Top of Dataset content

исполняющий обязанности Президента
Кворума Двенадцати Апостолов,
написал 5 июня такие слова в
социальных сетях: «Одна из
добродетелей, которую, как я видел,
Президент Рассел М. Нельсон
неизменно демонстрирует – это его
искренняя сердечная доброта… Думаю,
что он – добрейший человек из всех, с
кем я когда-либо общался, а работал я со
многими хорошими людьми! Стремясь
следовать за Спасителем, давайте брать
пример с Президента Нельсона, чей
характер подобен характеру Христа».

Bottom of Dataset content

Your instructions - Please copy out each line in the entries that mentions the string "Президента".

Solution to this problem -
исполняющий обязанности Президента
пример с Президента Нельсона, чей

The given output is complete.